Similar edits can be used to run the other models on the GPU but the gain is limited due to the overhead of converting between CPU and GPU.

Using this, I was able to increase from 0.7 FPS to 5 FPS on my M1 Pro (66% GPU utilization). Of course it is not a complete solution. For optimal performance, the entire data flow should be rewritten to keep everything on the GPU and/or to take better advantage of parallelism (running the small models on the CPU while running the larger one on the GPU and optimizing the graph of the inswapper_128). These are more substantial changes. An additional avenue to explore is quantization. To start, you can play around with replacing .to("mps") with .to("mps").half() to run in half precision.

SanderGi avatar Sep 09 '25 13:09 SanderGi

Turns out the onnxruntime supports specifying CoreML options. This means we can use the GPU directly with ONNX (no PyTorch conversion).

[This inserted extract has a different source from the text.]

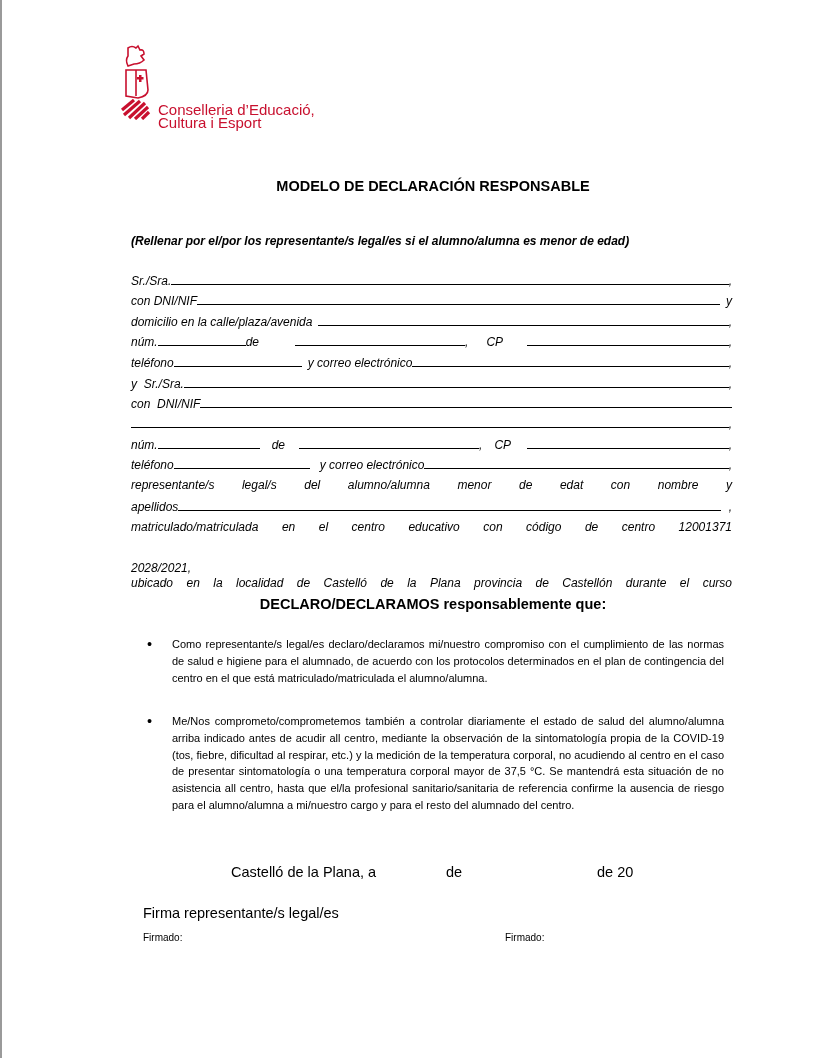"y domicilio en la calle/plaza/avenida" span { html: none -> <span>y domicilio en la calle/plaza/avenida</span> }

Instructions for modifying DLC to run on Apple Silicon GPU using CoreML

Follow the instructions in https://github.com/hacksider/Deep-Live-Cam/issues/1495, then open modules/processors/frame/face_swapper.py and replace the get_face_swapper function with the following:

def get_face_swapper() -> Any:
    global FACE_SWAPPER

    with THREAD_LOCK:
        if FACE_SWAPPER is None:
            model_name = "inswapper_128.onnx"
            if "CUDAExecutionProvider" in modules.globals.execution_providers:
                model_name = "inswapper_128_fp16.onnx"
            model_path = os.path.join(models_dir, model_name)
            FACE_SWAPPER = insightface.model_zoo.get_model(
                model_path,
                # providers=modules.globals.execution_providers,
                providers=[
                    (
                        (
                            "CoreMLExecutionProvider",
                            {
                                "ModelFormat": "MLProgram",
                                "MLComputeUnits": "CPUAndGPU",
                                "SpecializationStrategy": "FastPrediction",
                                "AllowLowPrecisionAccumulationOnGPU": 1,
                            },
                        )
                        if p == "CoreMLExecutionProvider"
                        else p
                    )
                    for p in modules.globals.execution_providers
                ],
            )
    return FACE_SWAPPER

Then run with python run.py --execution-provider coreml --live-mirror --execution-threads 4 (adjust threads as appropriate based on your device).

Combined with the Pipelining approach in https://github.com/hacksider/Deep-Live-Cam/issues/1495, I was able to go from 1 FPS w/ 600ms latency to 12 FPS w/ 300ms latency on my M1. On an M4 Pro, this translates to an improvement from 7 FPS w/ 300ms latency (unmodified), to 10 FPS w/ 180ms latency (PyTorch GPU), to 11 FPS w/ 160ms latency (CoreML GPU), to 17 FPS w/ 300ms latency (pipelining), to 18 FPS w/ 150ms latency (pipelining + PyTorch GPU), to 30 FPS w/ 120ms latency (pipelining + CoreML GPU).

Credit to whisper.cpp's source code for making me aware of this option.

SanderGi avatar Sep 16 '25 00:09 SanderGi

Also seeing very poor performance on macOS here. Would love to see some optimizations merged in. Has anyone raised a pull request?

RSully avatar Oct 31 '25 02:10 RSully

@RSully, I believe the optimizations in this thread just got mostly merged in through this commit https://github.com/hacksider/Deep-Live-Cam/commit/b82fdc3f31a91e9b92f5344057048ffecacedb85. There are more optimizations in the works in this thread https://github.com/hacksider/Deep-Live-Cam/discussions/1553 but I personally will not have time to polish up a PR until some time in December. Help is definitely welcome

SanderGi avatar Oct 31 '25 04:10 SanderGi